Directive – Print the records below exactly as they appear. Omit all pictures.

Information shown –
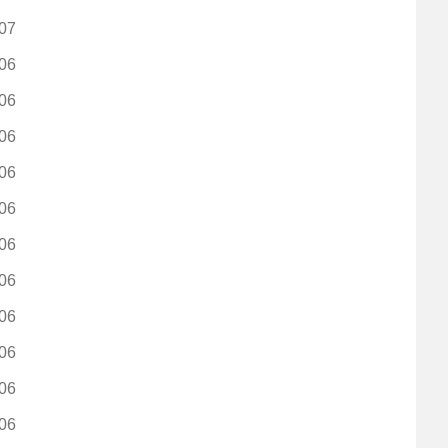
07
06
06
06
06
06
06
06
06
06
06
06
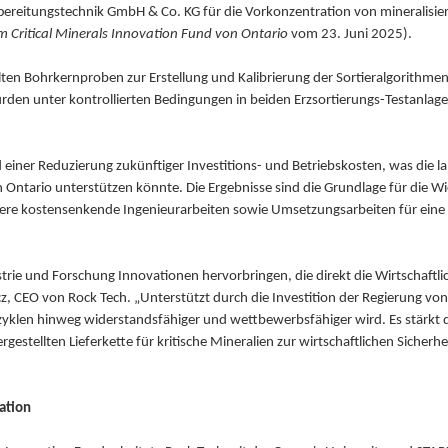
bereitungstechnik GmbH & Co. KG für die Vorkonzentration von mineralisie
 Critical Minerals Innovation Fund von Ontario
vom 23. Juni 2025).
en Bohrkernproben zur Erstellung und Kalibrierung der Sortieralgorithme
rden unter kontrollierten Bedingungen in beiden Erzsortierungs-Testanlage
einer Reduzierung zukünftiger Investitions- und Betriebskosten, was die l
 in Ontario unterstützen könnte. Die Ergebnisse sind die Grundlage für die
itere kostensenkende Ingenieurarbeiten sowie Umsetzungsarbeiten für eine 
strie und Forschung Innovationen hervorbringen, die direkt die Wirtschaftl
z, CEO von Rock Tech. „Unterstützt durch die Investition der Regierung vo
zyklen hinweg widerstandsfähiger und wettbewerbsfähiger wird. Es stärkt di
stellten Lieferkette für kritische Mineralien zur wirtschaftlichen Sicherhei
ation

Task response –
07
06
06
06
06
06
06
06
06
06
06
06
bereitungstechnik GmbH & Co. KG für die Vorkonzentration von mineralisie
 Critical Minerals Innovation Fund von Ontario
vom 23. Juni 2025).
en Bohrkernproben zur Erstellung und Kalibrierung der Sortieralgorithme
rden unter kontrollierten Bedingungen in beiden Erzsortierungs-Testanlage
einer Reduzierung zukünftiger Investitions- und Betriebskosten, was die l
 in Ontario unterstützen könnte. Die Ergebnisse sind die Grundlage für die
itere kostensenkende Ingenieurarbeiten sowie Umsetzungsarbeiten für eine 
strie und Forschung Innovationen hervorbringen, die direkt die Wirtschaftl
z, CEO von Rock Tech. „Unterstützt durch die Investition der Regierung vo
zyklen hinweg widerstandsfähiger und wettbewerbsfähiger wird. Es stärkt di
stellten Lieferkette für kritische Mineralien zur wirtschaftlichen Sicherhei
ation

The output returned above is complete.